The Goon Sax's Up To Anything is as perfect a pop album you’re going to get in these times
"Up To Anything"
Contrary to what you’d expect from a Go-Betweens fanatic, that statement has little to do with one member, Louis, being the son of Robert Forster, though the occasional eerie likenesses are simply unavoidable: Louis Forster’s voice, for example, contains a similar, fragile baritone, made more affecting in those spoken word verses, particularly on "Sweaty Hands" – a tale that charmingly examines a point in a relationship when you're seen at your most blemished. His accented cadence being somewhat reminiscent of Forster at his most contemplative: “this is the worst you’ll ever see me look”, he says, faintly recalling the line in "Part Company" - “that’s her handwriting, that’s the way she writes” - where Robert Forster’s romantic discourse takes a tragic, melancholy turn.
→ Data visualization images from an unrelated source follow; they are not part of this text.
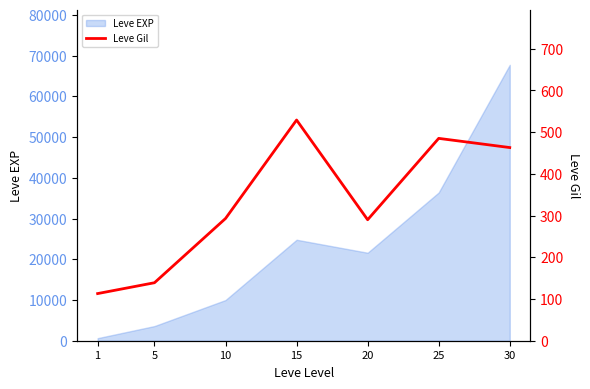

How many data points are less than 293?

3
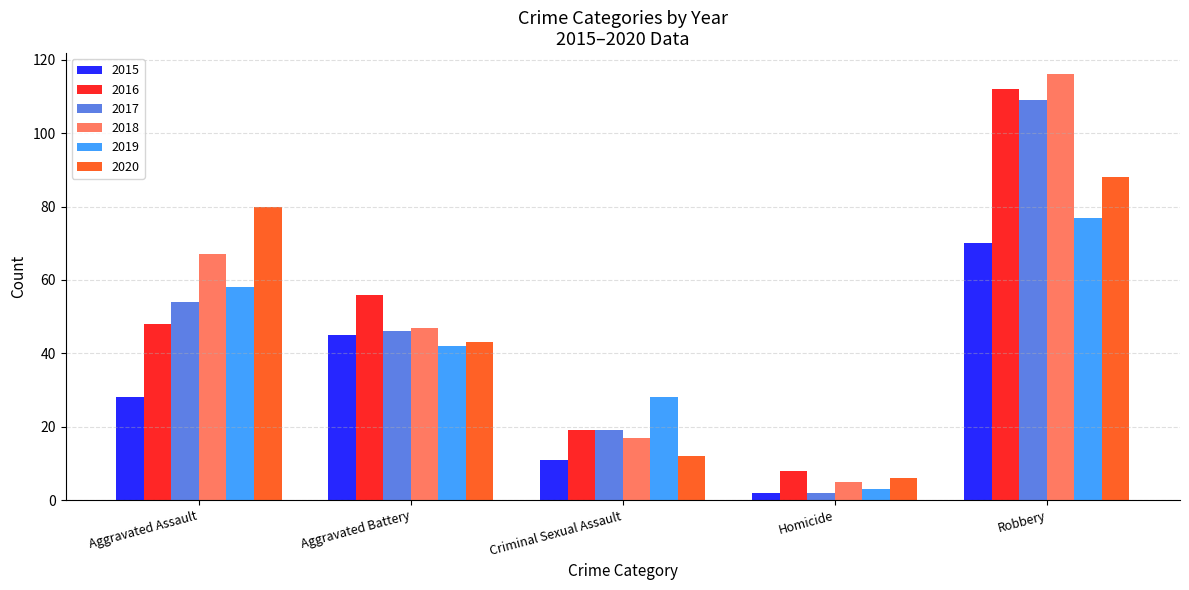

Is it true that 2018 equals 29 at Criminal Sexual Assault?

False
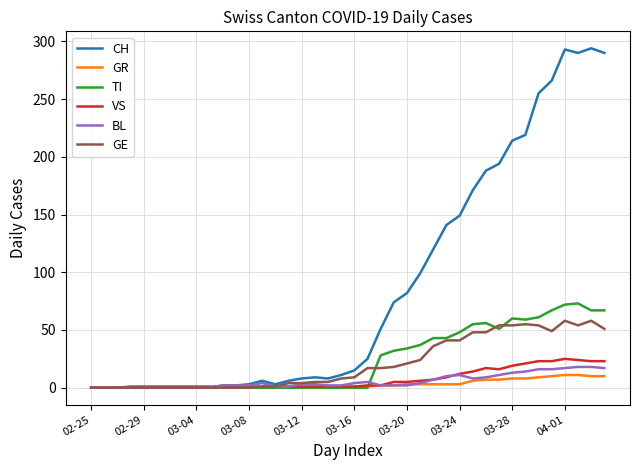

Which series has the widest spread of values?

CH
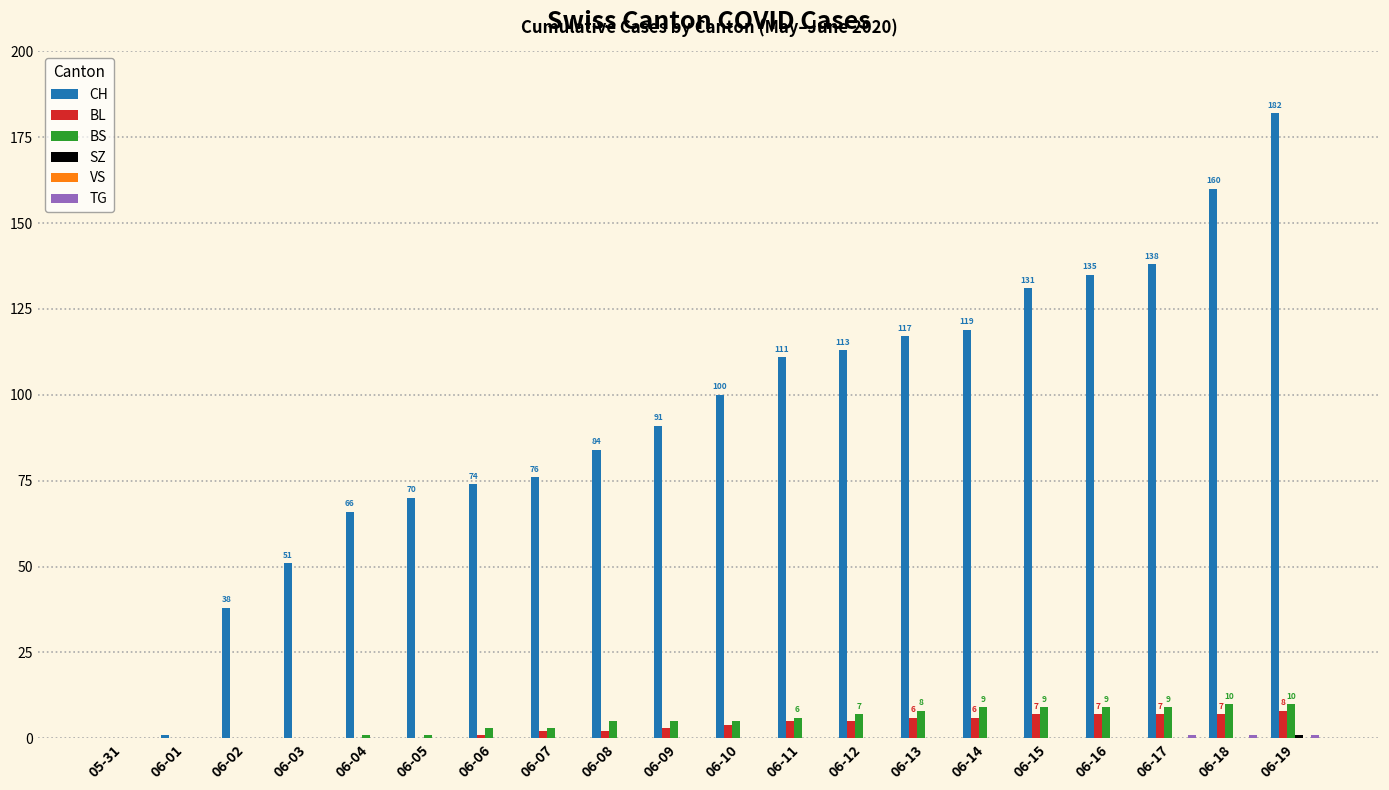

At which category is the sum across all series the highest?

06-19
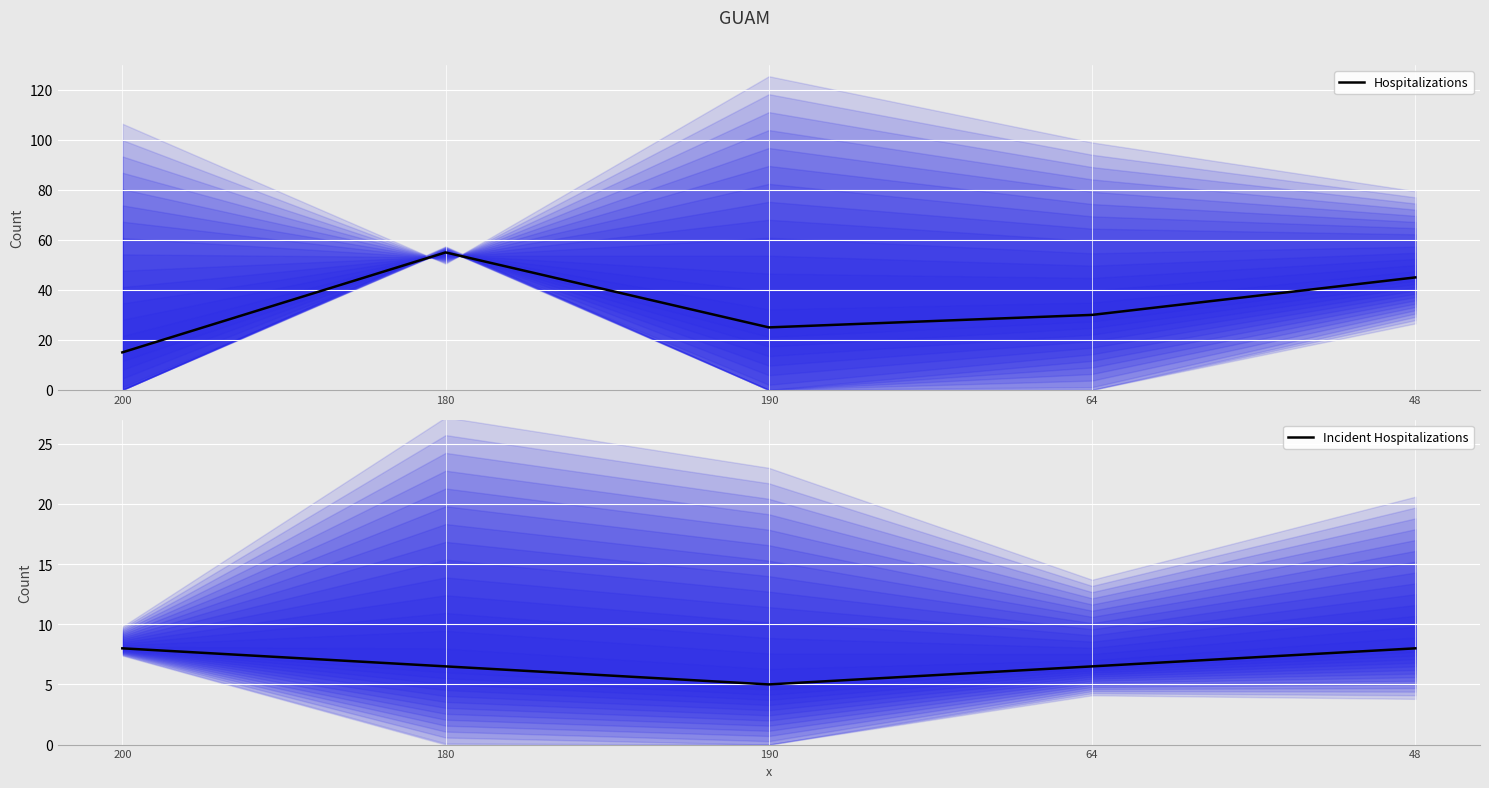

What is the sum of all Incident Hospitalizations values?

34.0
Still, The Goon Sax are very much a singular entity, doing things on their own terms but clearly informed by indie pop’s past, creating a kind of sophisticated pop that’s both accessible and deceptively clever, but identifiable to anyone who remembers what it’s like to be young and all-consumed by love. Lyrically, it's deep but not irritatingly earnest, and for every bit of matter-of-fact sadness in songs like the album's title track - a light-hearted portrayal of disillusionment and general inertia - there's optimism in its inherently buoyant pop sensibility.
To some, Up To Anything's primitiveness might sound contrived, but it captures the awkwardness of teenage life with self-depreciating conviction; their knack for melody and clumsy turn of phrase making them one of the more exciting indie pop bands of recent times. This is pop music as it should be: simple, unvarnished, young but world-weary, and ultimately timeless.